China Construction Bank Corp. (939), the nation’s second-largest lender by assets, posted a 20 percent gain in quarterly profit as lending and fee income grew and asset quality improved.
Net income climbed to 54.77 billion yuan ($8.6 billion) in the quarter ended June 30 from 45.6 billion yuan a year earlier, based on figures published by the Beijing-based lender yesterday. That beat the 49.9 billion-yuan average estimate of 16 analysts surveyed by Bloomberg.
Construction Bank, which posted profit growth of 10 percent or more for 11 straight quarters through December, may struggle to maintain earnings momentum as the slowing economy pushes borrowers to default. Moves to deregulate interest rates, along with easing liquidity after cuts in reserve ratios and borrowing costs, could also reduce banks’ pricing power on loans.
“We would characterize CCB’s second-quarter earnings results as the strongest” among peers that have reported so far, Sanford C. Bernstein & Co. analysts led by Mike Werner wrote in a note today. “The continued economic uncertainty and concern over deteriorating credit quality will result in the more defensive and larger names (like CCB) outperforming their peers and the market.”
Shares of Chinese banks are trading close to record-low valuations in Hong Kong. China Everbright Bank Co. said yesterday it plans to postpone its Hong Kong listing, citing a “sluggish capital market,” the global economy’s slow recovery, “relatively low” valuations for banking shares and the European debt crisis.
About 17 of the 47 business owners reported to have disappeared last year to escape loan repayments were Construction Bank clients, the South China Morning Post reported in May, citing PresidentZhang Jianguo. The lender is owed about 3 billion yuan by Zhejiang Zhongjiang Holding, which is under debt reorganization after filing for bankruptcy, Financial News reported last month.
Shares of Construction Bank slipped 0.8 percent to HK$5.22 in Hong Kong trading. They have lost 3.7 percent this year after declining 22 percent in 2011. The benchmark Hang Seng Index lost 14 percent in the same period.
China’s economy expanded last quarter at the slowest pace in three years as Europe’s debt crisis crimped exports and the government’s crackdown on property speculation cooled domestic demand. The slowdown may extend into a seventh quarter, with Deutsche Bank AG cutting its growth estimate for the three months through September to 7.5 percent from 7.9 percent. HSBC Holdings Plc (HSBA) on Aug. 24 lowered its outlook for the full year to an 8 percent expansion, down from 8.4 percent.

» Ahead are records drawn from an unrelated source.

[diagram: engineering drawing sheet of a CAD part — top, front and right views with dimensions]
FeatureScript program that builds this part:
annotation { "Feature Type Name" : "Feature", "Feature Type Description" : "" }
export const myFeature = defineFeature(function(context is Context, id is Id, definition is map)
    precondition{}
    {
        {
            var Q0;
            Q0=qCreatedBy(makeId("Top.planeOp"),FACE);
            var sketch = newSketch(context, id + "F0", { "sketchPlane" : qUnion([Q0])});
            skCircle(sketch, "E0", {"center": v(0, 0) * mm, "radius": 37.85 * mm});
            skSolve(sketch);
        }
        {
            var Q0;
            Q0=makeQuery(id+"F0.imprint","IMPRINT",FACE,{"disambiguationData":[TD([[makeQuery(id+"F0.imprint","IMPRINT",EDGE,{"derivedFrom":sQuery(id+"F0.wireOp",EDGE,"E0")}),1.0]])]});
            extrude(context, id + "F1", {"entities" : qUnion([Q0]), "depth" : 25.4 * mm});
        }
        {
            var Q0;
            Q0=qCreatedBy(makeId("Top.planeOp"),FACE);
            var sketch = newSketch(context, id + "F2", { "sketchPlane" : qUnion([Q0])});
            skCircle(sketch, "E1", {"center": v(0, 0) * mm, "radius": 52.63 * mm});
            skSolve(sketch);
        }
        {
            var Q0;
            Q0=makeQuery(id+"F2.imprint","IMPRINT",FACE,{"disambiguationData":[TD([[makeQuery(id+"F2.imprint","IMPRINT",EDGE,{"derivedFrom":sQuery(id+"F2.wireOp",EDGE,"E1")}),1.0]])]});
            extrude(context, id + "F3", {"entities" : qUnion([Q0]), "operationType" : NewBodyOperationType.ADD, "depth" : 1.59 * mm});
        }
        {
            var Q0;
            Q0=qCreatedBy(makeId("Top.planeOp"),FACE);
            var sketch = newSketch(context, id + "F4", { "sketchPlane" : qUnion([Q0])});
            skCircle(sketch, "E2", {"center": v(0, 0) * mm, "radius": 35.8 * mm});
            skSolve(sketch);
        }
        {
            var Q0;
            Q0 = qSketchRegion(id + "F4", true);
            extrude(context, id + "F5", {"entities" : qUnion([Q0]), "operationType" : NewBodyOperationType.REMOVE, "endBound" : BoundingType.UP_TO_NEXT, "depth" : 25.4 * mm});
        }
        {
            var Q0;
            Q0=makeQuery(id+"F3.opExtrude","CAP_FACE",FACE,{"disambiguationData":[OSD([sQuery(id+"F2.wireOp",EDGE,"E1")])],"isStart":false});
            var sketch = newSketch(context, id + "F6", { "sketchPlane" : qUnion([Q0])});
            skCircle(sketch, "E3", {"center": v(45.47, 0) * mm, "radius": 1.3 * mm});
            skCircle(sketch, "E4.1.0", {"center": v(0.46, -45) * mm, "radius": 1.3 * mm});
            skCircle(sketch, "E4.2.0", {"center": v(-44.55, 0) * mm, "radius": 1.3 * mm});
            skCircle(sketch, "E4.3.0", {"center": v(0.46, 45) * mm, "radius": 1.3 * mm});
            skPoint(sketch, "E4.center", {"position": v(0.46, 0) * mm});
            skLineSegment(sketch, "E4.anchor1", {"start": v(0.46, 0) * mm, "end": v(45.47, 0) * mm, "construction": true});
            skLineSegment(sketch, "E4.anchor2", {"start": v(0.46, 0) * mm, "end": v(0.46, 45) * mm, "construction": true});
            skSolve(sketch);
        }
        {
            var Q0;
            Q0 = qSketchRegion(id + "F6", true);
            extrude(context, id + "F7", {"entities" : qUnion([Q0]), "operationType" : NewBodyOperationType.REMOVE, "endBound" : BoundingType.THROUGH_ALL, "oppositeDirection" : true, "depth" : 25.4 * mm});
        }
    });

The nation’s banks doled out 4.86 trillion yuan of new loans in the first half, an increase of 16 percent from the same period a year earlier.
Growth in new lending this year will be slightly higher than in 2011, President Zhang Jianguao said at a news conference in Hong Kong today.
The China Banking Regulatory Commission told lenders last month that lack of funding, high leverage and a peak of maturing loans have increased the risk that some developers’ financing chains may collapse, a person with knowledge of the matter said on Aug. 17.
For the first six months, Construction Bank’s profit rose 14.5 percent to 106.3 billion yuan, after the lender set aside 14.7 billion yuan against soured loans, 6 percent more than the same period a year earlier. Smaller rival Bank of China Co. last week posted a 5.3 percent increase in first-half net income to 34.8 billion yuan.
The People’s Bank of China cut interest rates for the first time in three years on June 7 and announced a second reduction less than a month later. The central bank also gave lenders permission to pay as much as 1.1 times the officially established deposit rate and give discounts as deep as 30 percent on loans.
“Banks will feel the pain of the margin squeeze once the impact of the monetary policy loosening and the interest rate liberalization fully kick in next year,” said Wilson Li, a Shenzhen-based analyst at Guotai Junan Securities Co. He expects profit growth of all Hong Kong-listed Chinese banks to drop to “single digits” in 2013.
The bank is increasing non-lending income and adopting other measures to cope with the effects of liberalization, Vice President Hu Zheyi said at today’s news conference.
Construction Bank’s net interest income, the difference between what it pays on deposits and receives on loans, rose 16.5 percent in the first half to 169.7 billion yuan as the net interest margin widened to 2.71 percent. Income from fee and commission services, such as bank cards and custodian services, rose 3.3 percent to 49.2 billion yuan.